## Work request
Each line below must be printed exactly as it stands.
______________________________
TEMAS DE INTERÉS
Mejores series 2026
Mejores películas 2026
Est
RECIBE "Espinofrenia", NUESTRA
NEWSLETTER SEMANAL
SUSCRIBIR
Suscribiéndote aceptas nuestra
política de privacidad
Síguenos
______________________________
## Solution for this task
TEMAS DE INTERÉS
Mejores series 2026
Mejores películas 2026
Est
RECIBE "Espinofrenia", NUESTRA
NEWSLETTER SEMANAL
SUSCRIBIR
Suscribiéndote aceptas nuestra
política de privacidad
Síguenos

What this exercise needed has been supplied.